Sanığın sahte ve yanıltıcı belge kullanmak suretiyle vergi
ziyaına neden olduğu iddiasıyla açılan kamu davasında; sanık
hakkındaki kamu davasının CMUK.nun, 253/4. maddesi uyarınca
düşürülmesine ve emanetteki defter ve belgelerin sanığa iadesine
ilişkin Adana 1. Ağır ceza Mahkemesince verilen 12.10.2004 gün ve
366-293 sayılı karar, katılan vekilinin temyizi üzerine, Yargıtay
11. Ceza Dairesince 20.04.2005 gün ve 11032-2015 sayı ile,
”İddianamenin dayanağını oluşturan kaçakçılık suçu raporuna göre
sanık hakkındaki 18.06.2002 tarihli Gelirler Bölge Müdürlüğü
mütalaasının, vergi inceleme raporu içeriğine uygun olarak gerçek
satışlardan dolayı düzenlediği faturaların müşteriye verdiği
nüshalarında bedelleri fazla; kendisinde kalan nüshalarında ise az
göstermek suretiyle “muhteviyatı itibariyle yanıltıcı fatura
düzenlemek” suçuna ilişkin olduğu gözetilmeden iddianamede hatalı
bir değerlendirme sonucu fiilin muhteviyatı itibariyle sahte ve
yanıltıcı belge kullanmak şeklinde tavsif edilerek 213 sayılı Vergi
Usul Kanunun 367. maddesi uyarınca dava şartı olan Gelirler Bölge
Müdürlüğü mütalaası da bulunmayan suçtan açılmış olan kamu davasına
devamla yazılı şekilde hüküm kurulması,” isabetsizliğinden sair
yönleri incelenmeksizin bozulmuştur.
Yerel Mahkemece 07.09.2005 gün ve 214-281 sayı ile;
”Mahkememize, Gelirler Bölge Müdürlüğü sahte fatura düzenlemekten
mütala verdiği halde, sahte fatura kullanmak suretiyle vergi
kaçakçılığı suçundan dava açılan dosyalarda verilen düşme kararları,
Yargıtay 11. Ceza Dairesi tarafından daha önce onanmıştır.

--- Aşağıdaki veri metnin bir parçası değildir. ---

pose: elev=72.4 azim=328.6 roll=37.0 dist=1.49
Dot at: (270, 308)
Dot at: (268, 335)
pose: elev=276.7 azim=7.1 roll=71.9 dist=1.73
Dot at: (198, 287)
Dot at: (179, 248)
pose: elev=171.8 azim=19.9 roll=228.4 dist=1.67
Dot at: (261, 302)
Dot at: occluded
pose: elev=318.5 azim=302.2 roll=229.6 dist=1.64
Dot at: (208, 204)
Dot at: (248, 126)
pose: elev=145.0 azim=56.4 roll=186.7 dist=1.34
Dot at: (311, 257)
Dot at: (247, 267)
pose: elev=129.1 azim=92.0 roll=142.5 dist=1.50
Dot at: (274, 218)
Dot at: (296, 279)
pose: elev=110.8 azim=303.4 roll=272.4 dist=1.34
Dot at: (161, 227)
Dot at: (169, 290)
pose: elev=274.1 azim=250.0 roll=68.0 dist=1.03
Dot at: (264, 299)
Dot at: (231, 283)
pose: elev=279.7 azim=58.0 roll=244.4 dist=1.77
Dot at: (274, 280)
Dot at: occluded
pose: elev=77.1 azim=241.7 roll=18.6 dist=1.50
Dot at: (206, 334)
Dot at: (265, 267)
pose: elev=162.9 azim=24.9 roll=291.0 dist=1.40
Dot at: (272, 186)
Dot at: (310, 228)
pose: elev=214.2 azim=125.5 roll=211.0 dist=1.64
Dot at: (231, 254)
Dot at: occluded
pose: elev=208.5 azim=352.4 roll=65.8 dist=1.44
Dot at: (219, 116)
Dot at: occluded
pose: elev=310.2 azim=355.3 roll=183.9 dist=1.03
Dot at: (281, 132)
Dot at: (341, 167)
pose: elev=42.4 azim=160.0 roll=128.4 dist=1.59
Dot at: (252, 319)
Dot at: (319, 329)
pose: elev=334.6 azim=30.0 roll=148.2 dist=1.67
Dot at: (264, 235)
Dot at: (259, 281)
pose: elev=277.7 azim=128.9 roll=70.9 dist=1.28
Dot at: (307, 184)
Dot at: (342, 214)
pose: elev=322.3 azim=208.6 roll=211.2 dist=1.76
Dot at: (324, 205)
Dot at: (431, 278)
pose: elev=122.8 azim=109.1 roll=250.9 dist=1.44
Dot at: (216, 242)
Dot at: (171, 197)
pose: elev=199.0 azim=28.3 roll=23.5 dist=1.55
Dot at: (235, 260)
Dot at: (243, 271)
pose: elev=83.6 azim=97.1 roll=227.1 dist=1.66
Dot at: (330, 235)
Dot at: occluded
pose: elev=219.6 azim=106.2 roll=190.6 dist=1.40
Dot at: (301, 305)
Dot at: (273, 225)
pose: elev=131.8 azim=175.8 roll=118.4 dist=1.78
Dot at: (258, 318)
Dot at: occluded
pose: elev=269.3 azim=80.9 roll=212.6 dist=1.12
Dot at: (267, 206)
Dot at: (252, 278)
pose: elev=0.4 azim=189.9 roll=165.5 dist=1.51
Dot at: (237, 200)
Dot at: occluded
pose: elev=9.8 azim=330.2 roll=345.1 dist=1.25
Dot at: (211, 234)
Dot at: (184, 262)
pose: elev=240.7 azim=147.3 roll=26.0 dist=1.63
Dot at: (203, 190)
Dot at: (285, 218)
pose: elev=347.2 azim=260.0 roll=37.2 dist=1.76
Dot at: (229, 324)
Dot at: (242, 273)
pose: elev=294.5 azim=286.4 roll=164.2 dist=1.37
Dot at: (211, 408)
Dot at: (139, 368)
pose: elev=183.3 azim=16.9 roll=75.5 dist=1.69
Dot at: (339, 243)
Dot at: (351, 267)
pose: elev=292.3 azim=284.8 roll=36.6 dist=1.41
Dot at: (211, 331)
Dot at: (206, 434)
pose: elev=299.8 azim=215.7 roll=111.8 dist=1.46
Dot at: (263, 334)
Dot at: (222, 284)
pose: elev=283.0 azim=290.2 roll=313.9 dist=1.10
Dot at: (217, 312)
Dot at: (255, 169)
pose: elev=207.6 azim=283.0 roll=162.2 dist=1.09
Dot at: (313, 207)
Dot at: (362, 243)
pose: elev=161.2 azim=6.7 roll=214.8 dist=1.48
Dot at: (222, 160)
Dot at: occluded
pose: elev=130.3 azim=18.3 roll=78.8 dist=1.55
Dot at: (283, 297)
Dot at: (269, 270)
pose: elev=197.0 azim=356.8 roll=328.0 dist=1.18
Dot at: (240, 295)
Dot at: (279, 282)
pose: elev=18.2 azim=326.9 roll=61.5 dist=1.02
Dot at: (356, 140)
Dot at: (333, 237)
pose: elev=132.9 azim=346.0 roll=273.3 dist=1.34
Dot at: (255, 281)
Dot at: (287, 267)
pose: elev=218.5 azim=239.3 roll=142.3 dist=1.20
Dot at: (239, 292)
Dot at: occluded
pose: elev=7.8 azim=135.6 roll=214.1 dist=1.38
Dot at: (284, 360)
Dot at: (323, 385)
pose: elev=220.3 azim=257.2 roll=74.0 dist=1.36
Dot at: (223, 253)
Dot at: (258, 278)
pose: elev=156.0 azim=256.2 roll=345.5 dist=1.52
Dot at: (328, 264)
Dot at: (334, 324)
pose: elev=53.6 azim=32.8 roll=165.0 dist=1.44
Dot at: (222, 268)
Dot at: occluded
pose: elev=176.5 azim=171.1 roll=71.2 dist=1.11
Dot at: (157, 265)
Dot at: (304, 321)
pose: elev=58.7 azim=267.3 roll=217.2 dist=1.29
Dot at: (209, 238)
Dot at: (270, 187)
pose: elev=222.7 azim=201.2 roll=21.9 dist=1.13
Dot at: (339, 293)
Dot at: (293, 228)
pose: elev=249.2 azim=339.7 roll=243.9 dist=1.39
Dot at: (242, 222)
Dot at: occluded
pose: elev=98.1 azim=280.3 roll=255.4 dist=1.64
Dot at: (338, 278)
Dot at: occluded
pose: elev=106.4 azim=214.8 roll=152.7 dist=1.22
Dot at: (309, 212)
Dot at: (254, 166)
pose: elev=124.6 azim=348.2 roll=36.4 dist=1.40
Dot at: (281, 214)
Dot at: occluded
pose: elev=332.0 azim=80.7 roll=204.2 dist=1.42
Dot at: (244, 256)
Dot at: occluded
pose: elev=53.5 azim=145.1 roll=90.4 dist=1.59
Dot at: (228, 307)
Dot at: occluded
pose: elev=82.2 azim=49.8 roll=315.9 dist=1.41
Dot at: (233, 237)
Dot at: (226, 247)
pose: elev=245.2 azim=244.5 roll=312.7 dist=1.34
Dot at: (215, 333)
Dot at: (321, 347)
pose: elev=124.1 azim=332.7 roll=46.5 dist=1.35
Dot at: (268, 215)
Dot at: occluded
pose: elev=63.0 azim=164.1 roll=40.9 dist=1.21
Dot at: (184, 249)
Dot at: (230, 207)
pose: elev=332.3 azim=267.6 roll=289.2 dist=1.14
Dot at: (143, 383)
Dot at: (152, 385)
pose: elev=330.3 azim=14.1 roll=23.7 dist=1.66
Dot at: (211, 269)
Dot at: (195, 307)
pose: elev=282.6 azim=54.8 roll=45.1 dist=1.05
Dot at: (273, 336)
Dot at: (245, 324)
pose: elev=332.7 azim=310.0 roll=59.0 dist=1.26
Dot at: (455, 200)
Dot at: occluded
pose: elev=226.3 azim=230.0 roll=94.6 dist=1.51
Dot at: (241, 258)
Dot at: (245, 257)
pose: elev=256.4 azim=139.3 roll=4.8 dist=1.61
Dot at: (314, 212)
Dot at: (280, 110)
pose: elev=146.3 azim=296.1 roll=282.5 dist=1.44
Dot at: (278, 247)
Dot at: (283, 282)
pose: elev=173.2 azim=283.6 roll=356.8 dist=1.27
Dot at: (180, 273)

Düşme
kararı sonrası iddia makamının sahte fatura düzenlemek suçundan her
zaman dava açması mümkündür. Kaldı ki zarar gören hazine davaya
katıldığına göre sahte fatura düzenlemekten dava açılmasını her
halükarda talep edebilir. Suç duyurusu yapıldığında, sahte fatura
düzenlemekten zamanaşımı nedeniyle takipsizlik kararı verilmesi
gerektiğinden, ısrar kararı verilmesi gerekmiştir,” gerekçeleriyle
ilk hükümde direnilmiştir.
Bu hükmün de, katılan vekili tarafından temyiz edilmesi üzerine
dosya, Yargıtay C.Başsavcılığının “onama” istekli 23.12.2005 gün ve
199577 sayılı tebliğnamesi ile Birinci Başkanlığa gönderilmekle,
Ceza Genel Kurulunca okundu, gereği konuşulup, düşünüldü;
TÜRK MİLLETİ ADINA
CEZA GENEL KURULU KARARI
Dosyanın incelenmesinde;
Direnme kararının verildiği 7.9.2005 günlü oturumda, sanığın kimliği
saptanıp bozmaya karşı diyecekleri sorulduktan sonra,
İddia makamından mütalaasının sorulduğu, iddia makamının direnme
kararı verilmesi yönünde mütala bildirmesi üzerine, başkaca bir
işlem yapılmadan, önceki hükümde direnilmesine karar verilerek,
sanık hakkındaki kamu davasının düşürülmesine karar verildiği
anlaşılmaktadır.
1412 sayılı CMUK’nın 251 ve buna paralel düzenlemeler içeren 5271
sayılı CMK’nın 216. maddesinin son fıkrasında, “Hükümden önce son
söz, hazır bulunan sanığa verilir.” hükmü yer almaktadır. Bu hüküm
gereğince katılmış olduğu takdirde duruşma mutlaka son söz sanığa
verilerek bitirilecektir. Ceza Genel Kurulunun yerleşik kararlarında
da vurgulandığı üzere, savunma hakkı ile yakından ilgili bulunan bu
usul kuralı buyurucu nitelikte olup uyulmaması yasaya mutlak
aykırılık oluşturmaktadır. Ceza yargılamasında sanığın en önemli
hakkı savunma hakkı olup, bu hak hiç bir şekilde kısıtlanamaz.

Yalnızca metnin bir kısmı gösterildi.